We have sat down with them. We have had some discussion about it. We have gone back to the commissioner and explained the difficulty in relation to progressing a law where this has been identified and clearly highlighted. Quite reasonably, we raised it. In fairness to the shadow attorney-general, I think he understands the concerns raised by the Bar Association and is sympathetic to that, so I would be very disappointed if, on further consideration of the matter, they do not accommodate these amendments that are foreshadowed that we will introduce in committee.
But I make this point: on the amendments that are foreshadowed, whilst we have provided some discussion with the shadow attorney-general on the matter, we appreciate that he may need some time to confer with his caucus to identify the position of the opposition, and obviously he will have that time in the course of the time between the houses.
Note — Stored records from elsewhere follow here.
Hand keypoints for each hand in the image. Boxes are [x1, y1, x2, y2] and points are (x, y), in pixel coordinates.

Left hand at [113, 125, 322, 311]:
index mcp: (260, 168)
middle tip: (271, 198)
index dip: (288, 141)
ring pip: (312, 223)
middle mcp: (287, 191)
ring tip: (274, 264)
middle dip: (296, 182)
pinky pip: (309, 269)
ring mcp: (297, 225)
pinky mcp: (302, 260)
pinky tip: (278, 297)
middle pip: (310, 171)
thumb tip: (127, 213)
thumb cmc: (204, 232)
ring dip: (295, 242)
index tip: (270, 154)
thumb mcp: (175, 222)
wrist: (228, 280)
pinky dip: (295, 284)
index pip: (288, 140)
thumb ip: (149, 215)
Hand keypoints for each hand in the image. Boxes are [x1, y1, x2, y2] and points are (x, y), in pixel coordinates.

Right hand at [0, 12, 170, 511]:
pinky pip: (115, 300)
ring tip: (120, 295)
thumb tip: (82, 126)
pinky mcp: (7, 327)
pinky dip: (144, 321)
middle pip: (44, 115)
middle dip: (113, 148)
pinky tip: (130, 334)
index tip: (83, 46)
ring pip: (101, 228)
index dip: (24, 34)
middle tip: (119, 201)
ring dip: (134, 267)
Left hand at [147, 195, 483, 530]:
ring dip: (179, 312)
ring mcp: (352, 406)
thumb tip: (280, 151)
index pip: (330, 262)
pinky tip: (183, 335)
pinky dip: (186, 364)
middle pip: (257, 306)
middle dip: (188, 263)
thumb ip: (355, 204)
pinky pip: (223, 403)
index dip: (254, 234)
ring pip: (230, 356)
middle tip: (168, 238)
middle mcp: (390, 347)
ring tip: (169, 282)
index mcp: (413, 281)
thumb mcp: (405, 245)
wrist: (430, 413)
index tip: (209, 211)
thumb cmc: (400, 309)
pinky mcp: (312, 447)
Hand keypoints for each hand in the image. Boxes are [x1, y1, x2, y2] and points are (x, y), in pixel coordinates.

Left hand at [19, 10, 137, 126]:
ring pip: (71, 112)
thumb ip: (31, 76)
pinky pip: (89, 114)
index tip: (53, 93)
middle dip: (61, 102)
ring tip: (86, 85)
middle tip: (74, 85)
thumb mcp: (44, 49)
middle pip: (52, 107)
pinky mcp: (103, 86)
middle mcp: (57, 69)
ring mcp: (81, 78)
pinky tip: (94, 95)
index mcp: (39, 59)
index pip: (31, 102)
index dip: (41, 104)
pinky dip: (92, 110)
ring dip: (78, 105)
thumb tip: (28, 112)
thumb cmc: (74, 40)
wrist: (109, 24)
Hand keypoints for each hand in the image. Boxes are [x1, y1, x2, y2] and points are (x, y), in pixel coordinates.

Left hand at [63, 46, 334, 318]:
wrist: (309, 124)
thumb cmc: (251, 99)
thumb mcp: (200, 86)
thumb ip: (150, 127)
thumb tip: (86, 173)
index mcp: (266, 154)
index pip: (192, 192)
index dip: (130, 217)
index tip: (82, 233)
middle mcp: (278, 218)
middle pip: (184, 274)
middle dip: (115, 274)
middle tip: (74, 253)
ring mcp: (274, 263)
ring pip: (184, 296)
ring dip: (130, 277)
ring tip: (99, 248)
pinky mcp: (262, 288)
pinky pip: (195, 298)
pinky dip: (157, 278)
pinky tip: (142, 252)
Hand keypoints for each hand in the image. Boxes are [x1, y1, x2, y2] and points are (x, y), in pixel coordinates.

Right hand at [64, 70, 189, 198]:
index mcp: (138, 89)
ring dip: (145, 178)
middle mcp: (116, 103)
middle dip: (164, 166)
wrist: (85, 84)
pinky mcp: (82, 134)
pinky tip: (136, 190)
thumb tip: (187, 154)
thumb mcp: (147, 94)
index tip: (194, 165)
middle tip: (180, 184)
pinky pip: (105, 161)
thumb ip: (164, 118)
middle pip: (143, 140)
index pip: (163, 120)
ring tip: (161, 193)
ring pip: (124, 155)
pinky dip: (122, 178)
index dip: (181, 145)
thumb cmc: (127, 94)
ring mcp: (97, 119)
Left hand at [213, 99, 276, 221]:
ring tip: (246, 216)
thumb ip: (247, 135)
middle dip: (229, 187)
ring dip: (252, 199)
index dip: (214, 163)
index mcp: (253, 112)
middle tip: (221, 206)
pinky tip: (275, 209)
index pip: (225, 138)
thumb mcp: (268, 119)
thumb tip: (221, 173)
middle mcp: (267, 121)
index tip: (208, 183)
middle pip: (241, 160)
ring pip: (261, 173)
I make it quite clear that if any member requires further briefing or information in respect of this I am happy for it to be provided.
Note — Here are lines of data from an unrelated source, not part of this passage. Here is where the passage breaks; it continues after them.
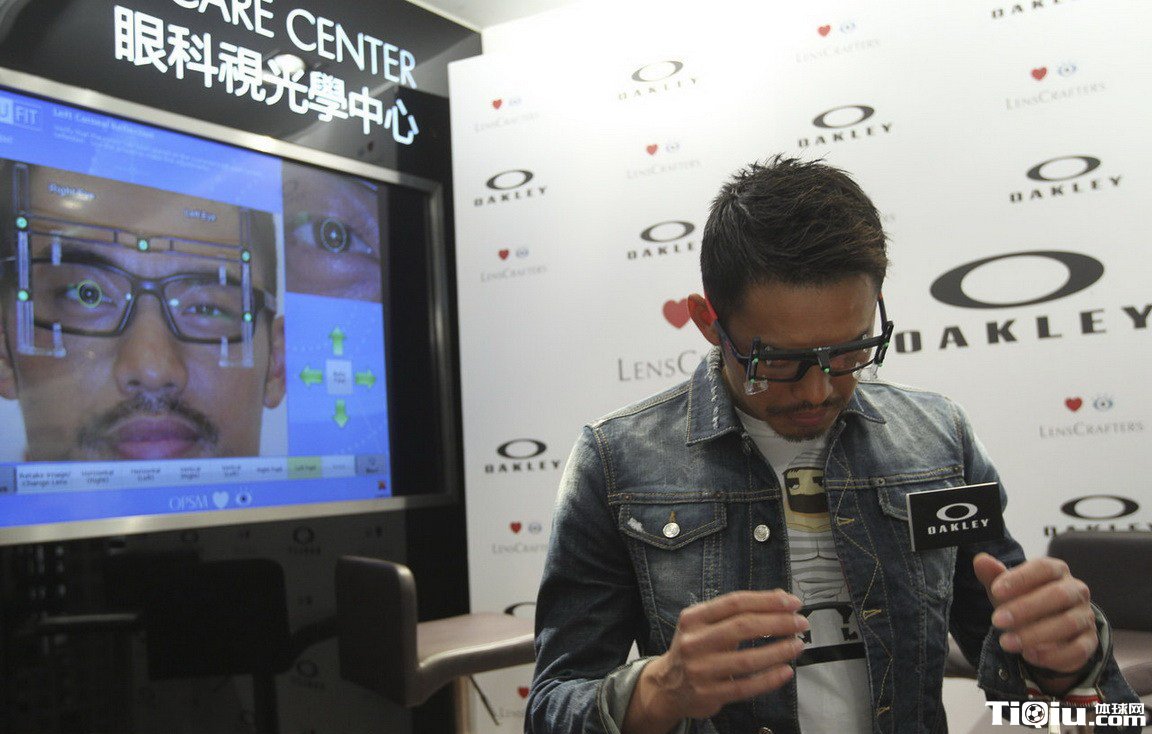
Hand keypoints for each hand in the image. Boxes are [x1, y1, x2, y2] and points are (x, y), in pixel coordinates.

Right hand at [624, 590, 807, 733]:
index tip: (792, 602)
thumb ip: (737, 611)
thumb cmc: (695, 649)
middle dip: (778, 623)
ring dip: (779, 651)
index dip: (767, 600)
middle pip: (743, 627)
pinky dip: (770, 679)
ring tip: (797, 645)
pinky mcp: (709, 694)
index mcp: (694, 618)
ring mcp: (701, 670)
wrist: (667, 686)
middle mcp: (695, 642)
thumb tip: (779, 598)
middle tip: (800, 623)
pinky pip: (746, 687)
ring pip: (747, 659)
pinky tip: (786, 671)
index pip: (735, 603)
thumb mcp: (705, 624)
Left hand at [973, 553, 1097, 679]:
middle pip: (1057, 595)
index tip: (996, 590)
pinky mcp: (1089, 641)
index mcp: (1056, 570)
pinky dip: (1053, 655)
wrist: (1043, 630)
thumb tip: (980, 560)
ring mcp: (1085, 615)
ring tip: (1007, 643)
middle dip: (1025, 608)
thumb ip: (993, 576)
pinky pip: (1078, 649)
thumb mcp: (1004, 590)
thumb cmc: (1021, 601)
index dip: (1020, 578)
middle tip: (997, 621)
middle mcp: (1076, 590)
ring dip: (1035, 635)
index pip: (1043, 568)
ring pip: (1068, 623)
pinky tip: (1029, 655)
I also acknowledge that the Legal Practitioners Act is not something most people in South Australia sit down and read—most of them have probably never even seen it or care about it—but it is an important piece of legislation that deals with the profession and sets out all the regulations of the practice of the law. This is important for the safeguarding of the community generally. It has some fairly sophisticated structures, a significant number of protections, and imposes a number of obligations, which are largely carried out by the Law Society of South Australia and some by the Bar Association, those who are representatives of the independent bar and members thereof.
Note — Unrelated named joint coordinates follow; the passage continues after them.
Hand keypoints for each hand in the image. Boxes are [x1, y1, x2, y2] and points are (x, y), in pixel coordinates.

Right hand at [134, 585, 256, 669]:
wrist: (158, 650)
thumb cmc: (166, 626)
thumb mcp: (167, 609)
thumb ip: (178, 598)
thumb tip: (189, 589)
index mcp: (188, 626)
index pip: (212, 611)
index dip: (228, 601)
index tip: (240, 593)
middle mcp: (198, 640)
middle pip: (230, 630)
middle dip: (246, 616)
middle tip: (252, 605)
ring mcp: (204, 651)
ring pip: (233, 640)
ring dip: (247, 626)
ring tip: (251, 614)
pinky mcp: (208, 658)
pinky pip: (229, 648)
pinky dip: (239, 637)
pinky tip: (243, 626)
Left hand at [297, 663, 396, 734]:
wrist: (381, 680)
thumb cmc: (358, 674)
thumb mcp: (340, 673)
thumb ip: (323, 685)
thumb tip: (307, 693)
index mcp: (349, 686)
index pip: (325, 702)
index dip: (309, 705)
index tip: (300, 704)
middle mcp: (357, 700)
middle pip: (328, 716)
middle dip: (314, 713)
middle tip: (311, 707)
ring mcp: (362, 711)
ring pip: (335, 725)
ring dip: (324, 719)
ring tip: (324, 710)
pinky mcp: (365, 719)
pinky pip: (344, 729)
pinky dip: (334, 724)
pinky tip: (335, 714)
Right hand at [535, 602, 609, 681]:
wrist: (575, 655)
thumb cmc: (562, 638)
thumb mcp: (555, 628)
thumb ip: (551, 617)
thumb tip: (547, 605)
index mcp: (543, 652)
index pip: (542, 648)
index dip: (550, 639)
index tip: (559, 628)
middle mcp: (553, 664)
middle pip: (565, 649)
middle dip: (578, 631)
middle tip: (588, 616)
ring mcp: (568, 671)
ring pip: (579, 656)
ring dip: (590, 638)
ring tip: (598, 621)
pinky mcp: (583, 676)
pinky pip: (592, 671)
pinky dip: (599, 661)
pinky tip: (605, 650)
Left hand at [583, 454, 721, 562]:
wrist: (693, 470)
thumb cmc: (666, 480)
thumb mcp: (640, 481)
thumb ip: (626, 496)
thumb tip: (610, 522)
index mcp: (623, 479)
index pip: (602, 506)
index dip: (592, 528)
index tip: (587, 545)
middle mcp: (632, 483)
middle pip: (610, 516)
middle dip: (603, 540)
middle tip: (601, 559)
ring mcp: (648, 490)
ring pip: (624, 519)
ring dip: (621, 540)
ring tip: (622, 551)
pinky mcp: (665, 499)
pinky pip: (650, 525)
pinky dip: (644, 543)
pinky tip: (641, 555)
Otherwise, in the context of this discussion, it is very much in the ambit of the Legal Profession Conduct Commissioner, Mr Greg May. I am appreciative of his advice on where he sees improvement can be made to the process, balanced against the importance of not prejudicing people's rights in the transfer of a regime that is at one date interpreted by the judiciary to be applied as follows and then remedied retrospectively by legislation that has a significant adverse impact. We are not in the business of doing that. On our side we recognise that in those circumstances that needs to be tempered, and that is exactly what these amendments will do.
Again, I thank members for their contributions. I especially want to thank the member for Heysen. He always maintains a diligent interest in all matters legal, and I appreciate his advice in relation to a number of these matters as well as his contribution to the house. I look forward to the passage of the second reading and, if that occurs, moving into the committee stage.